Selling your business must not be complicated, but it is a process that is unique and one that most entrepreneurs do not have much experience with.
What buyers want in a business
Business buyers are a fickle bunch. Most of them (some even say 90%) will never actually buy a business. The role of the Business Broker is to qualify the serious buyers from those who are "window shopping". This is a crucial roleBrokerage firms that play. The focus of this article is to provide some key elements that seek the most "serious" buyers in a business review for sale.
Historical cash flow
It is an expression that says "Cash is King". This is a very true statement, if you intend to sell a business are. Buyers are very interested in companies that have a successful track record of historical earnings and cash flow. If you are an owner thinking of an exit plan for your company,Take a look at the past two to three years of your finances. Determine what is the cash flow. If you need help, talk to your accountant or business broker for assistance. It is very difficult to develop a plan to lose the money or who sell only marginally profitable. All too often hear that a real estate owner wants to "sell my business - but it has potential." Potential is great, but it also needs to cash flow.
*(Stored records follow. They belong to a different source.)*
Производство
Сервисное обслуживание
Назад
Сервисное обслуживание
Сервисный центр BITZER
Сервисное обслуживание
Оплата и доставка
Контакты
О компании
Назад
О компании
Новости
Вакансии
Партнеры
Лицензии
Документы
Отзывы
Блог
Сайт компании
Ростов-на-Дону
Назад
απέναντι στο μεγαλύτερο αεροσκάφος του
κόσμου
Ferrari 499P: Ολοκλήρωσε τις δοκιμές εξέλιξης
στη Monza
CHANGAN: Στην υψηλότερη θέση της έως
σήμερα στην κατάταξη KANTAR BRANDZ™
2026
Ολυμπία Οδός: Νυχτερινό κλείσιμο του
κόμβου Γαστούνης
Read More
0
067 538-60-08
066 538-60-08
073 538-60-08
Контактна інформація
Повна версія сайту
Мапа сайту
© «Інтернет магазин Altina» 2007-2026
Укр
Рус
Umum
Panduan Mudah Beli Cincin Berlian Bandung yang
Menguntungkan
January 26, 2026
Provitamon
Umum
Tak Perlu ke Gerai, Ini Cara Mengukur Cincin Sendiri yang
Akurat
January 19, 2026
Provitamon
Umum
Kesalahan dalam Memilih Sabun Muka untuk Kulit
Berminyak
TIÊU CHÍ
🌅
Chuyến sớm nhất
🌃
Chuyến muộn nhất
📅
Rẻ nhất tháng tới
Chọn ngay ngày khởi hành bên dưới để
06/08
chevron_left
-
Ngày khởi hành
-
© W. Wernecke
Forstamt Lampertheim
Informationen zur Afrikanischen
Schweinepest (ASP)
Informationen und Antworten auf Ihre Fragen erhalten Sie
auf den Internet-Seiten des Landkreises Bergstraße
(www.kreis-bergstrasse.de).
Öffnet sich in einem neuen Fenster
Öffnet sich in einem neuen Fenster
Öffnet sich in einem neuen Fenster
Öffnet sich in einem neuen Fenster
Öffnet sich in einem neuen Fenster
If the cash flow sustainable?
A buyer is not onlyInterest in historical, how much profit is generated in the company, but is interested more so if the results are sustainable. A buyer is a company to be interested in an excellent outcome history, only if he or she believes that they buy the company and the profits do not evaporate when they are made the sale. If you have a business where the whole operation depends on you being there - then it is a difficult kind of business sale. If you own, where yousuccessfully train and transition countries, a new owner with little interference by the customer or the results - these are the types of companies that have sold more quickly.
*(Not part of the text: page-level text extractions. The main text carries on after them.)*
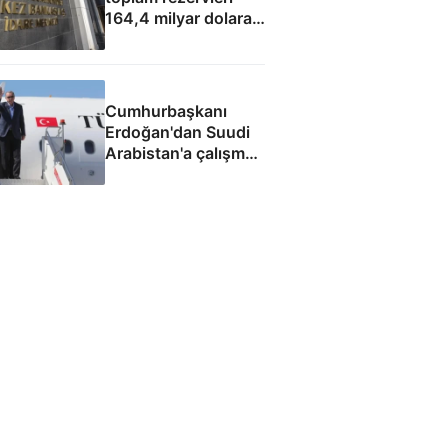
164,4 milyar dolara
yükseldi
Cumhurbaşkanı
Erdoğan'dan Suudi
Arabistan'a çalışma
ziyareti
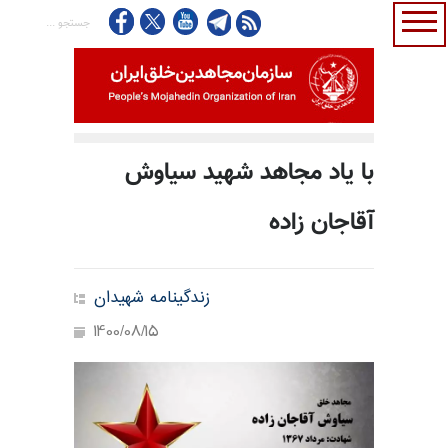
با یاد مجاهد شهید سیاوش
آقاجان زاده
زندگینامه شهیدان
1400/08/15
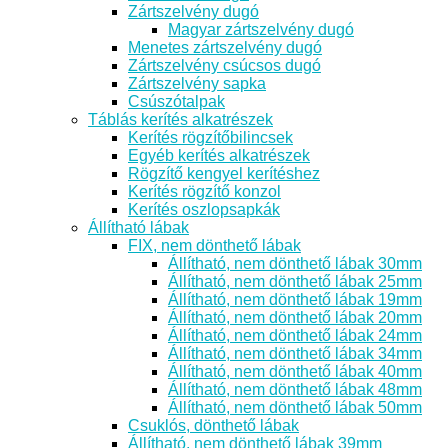
Zártszelvény dugó
Magyar zártszelvény dugó
Menetes zártszelvény dugó
Zártszelvény csúcsos dugó
Zártszelvény sapka
Csúszótalpak
Táblás kerítés alkatrészek
Kerítés rögzítőbilincsek
Egyéb kerítés alkatrészek
Rögzítő kengyel kerítéshez
Kerítés rögzítő konzol
Kerítés oszlopsapkák
Állítható lábak
FIX, nem dönthető lábak
Állítható, nem dönthető lábak 30mm
Állítható, nem dönthető lábak 25mm
Állítható, nem dönthető lábak 19mm
Állítható, nem dönthető lábak 20mm
Állítható, nem dönthető lábak 24mm
Állítható, nem dönthető lábak 34mm
Állítható, nem dönthető lábak 40mm
Állítható, nem dönthető lábak 48mm
Állítható, nem dönthető lábak 50mm
Csuklós, dönthető lábak
Állítható, nem dönthető lábak 39mm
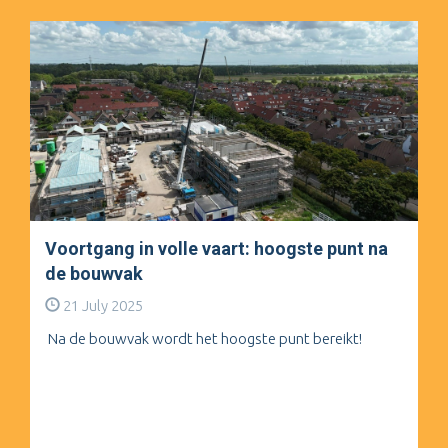
Voortgang in volle vaart: hoogste punt na
de bouwvak
21 July 2025
Na de bouwvak wordt het hoogste punt bereikt!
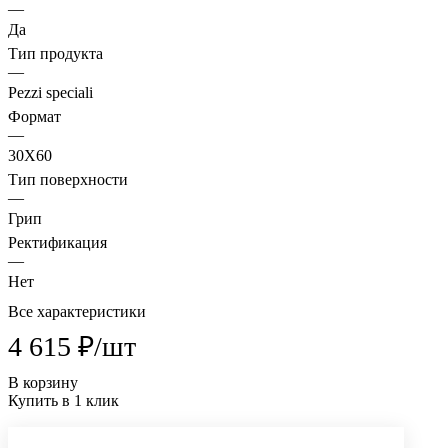
—
Да
Тип продукта
—
Pezzi speciali
Формат
—
30X60
Тип поверхности
—
Грип
Ректификация
—
Нет
Все характеристики
4 615 ₽/
шт
В корзину
Купить в 1 клик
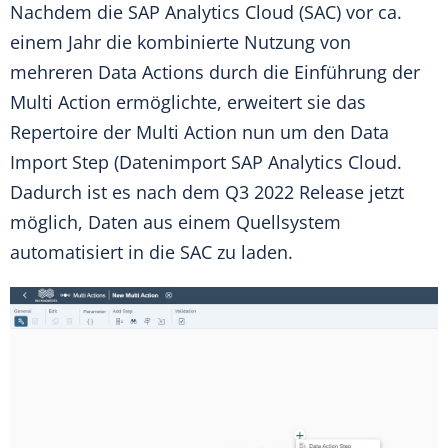
Nachdem die
SAP Analytics Cloud
(SAC) vor ca.
einem Jahr die kombinierte Nutzung von
mehreren Data Actions durch die Einführung der
Multi Action ermöglichte, erweitert sie das
Repertoire der Multi Action nun um den Data
Import Step (Datenimport SAP Analytics Cloud.
Dadurch ist es nach dem Q3 2022 Release jetzt
möglich, Daten aus einem Quellsystem
automatisiert in die SAC zu laden.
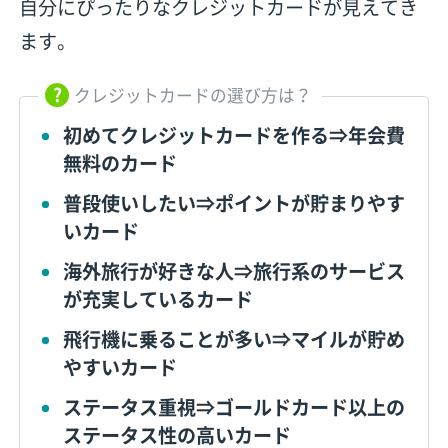
自分にぴったりなクレジットカードが見えてき
ます。
クレジットカードの選び方は？
初めてクレジットカードを作る⇒年会費
無料のカード
普段使いしたい⇒ポイントが貯まりやす
いカード
海外旅行が好きな人⇒旅行系のサービス
が充実しているカード
飛行機に乗ることが多い⇒マイルが貯め
やすいカード
ステータス重視⇒ゴールドカード以上の
ステータス性の高いカード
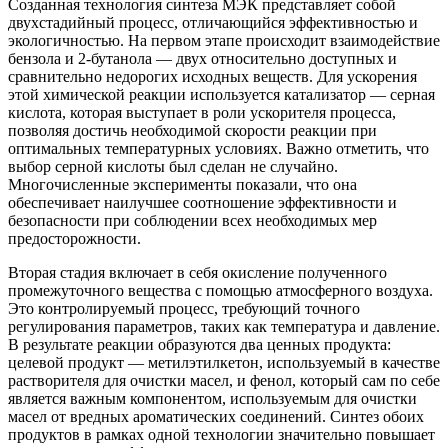
Созданная технология синтеза МЭК представляет собой
двухстадийный процесс, отличающийся эффективностью и
экологичностью. На первом этапе происходит взаимодействие
бензола и 2-бутанола — двух относительно доступных и
сравнительно недорогих исходных веществ. Для ускорения
этой химической реакции используется катализатор — серная
кислота, которая выступает в роли ускорителя процесса,
позволяя достичь необходимой скорости реакции при
оптимальных температурных условиях. Важно отметить, что
выбор серной кислоты был сделан не случайно.
Многочисленные эксперименты показали, что она
обеспечивает наилучшее соотношение эффективности и
безопасности при соблюдении всех необходимых мер
предосторожности.
Вторая стадия включает в себя окисление полученного
промежуточного вещества с помощью атмосферного воздуха.
Это контролируемый процесс, требующий точного
регулирования параметров, таких как температура и давление.
В результате реакции образуются два ценных продукта:
целевой продукт — метилэтилкетон, используемый в качестве
растворителя для очистки масел, и фенол, который сам по себе
является важным компонентом, используемым для очистки
масел от вредных ароматических соединений. Синтез обоих
продуктов в рамках одной технологии значительно повышает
Is the business priced right?
If a venture has a strong historical earnings, sustainable income and easy for the transition - is yours but not exact prices - the company will be difficult, too. First steps of the evaluation (or price) right for a company to sell is crucial. Example - if youown a small business that generates $ 75,000 in earnings each year, an owner / operator and you expect that a price of $ 1,000,000 to ask, it is extremely difficult if not impossible to sell, too. Remember that most small businesses are being evaluated 2-3x "seller's discretionary cash" if you think about a sale price. If you need help, talk to a broker or a firm rating available. If you on the sale of your business please be realistic about the seriousness of the issuePrice.
Potential
Do not go with an intermediary "I think of the sale. My business earns me at 50,000 U.S. dollars per year, but it has potential, I would ask to half a million dollars for them." Must have a certain potential for a sale. Potential buyers expect. If there are none, then it will be very difficult to sell your business. If this is all what you do offer, you must re-examine your sales strategy very closely. Buyers will naturally ask whether there isa lot of potential in the business, why else have you done with him. This is a very important point.